Selalu seperti ini. Ia merasa sangat lemah bila melihat kondisi wanita tercintanya yang sungguh miris. Ia berjalan mendekati wanita itu lalu duduk di sampingnya.

"Apa kabar Bunda? Maaf, Aland jarang menemui Bunda..." Ucap Aland sambil membelai lembut rambut wanita yang ia panggil dengan sebutan 'Bunda'.

Sang Bunda tidak merespon sama sekali. Jangankan membalas perkataannya, melirik dirinya saja pun tidak. 
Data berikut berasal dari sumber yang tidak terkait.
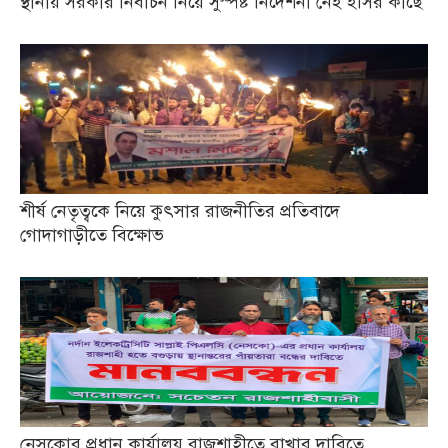
স্থানীয় সরকার নির্বাচন নিয়ে সুস্পষ্ট নির্দেশনা নেই ইসির কাছে
শীর্ষ নেতৃত্বকে নিয়ে কুৎসার রাজনীতির প্রতিবাদে
গোদাগাড়ীতে বিক্ষোভ
নেসকোর প্রধান কার্যালয় রাজশাহীতে রাখার দাবিতে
Inilah yang membuat Aland jarang menemui sang bunda. Hatinya terlalu sakit melihat kondisi wanita itu. Ia sangat rindu dipeluk oleh wanita itu, rindu akan tatapan keibuan yang memancar dari mata hijau-kecoklatannya. 

Aland tersenyum pahit. Ia bangkit dari duduknya, mengusap pelan rambut wanita itu, mengecup keningnya dengan lembut, dan kemudian melangkah keluar. Tidak sanggup rasanya ia berlama-lama di situ. 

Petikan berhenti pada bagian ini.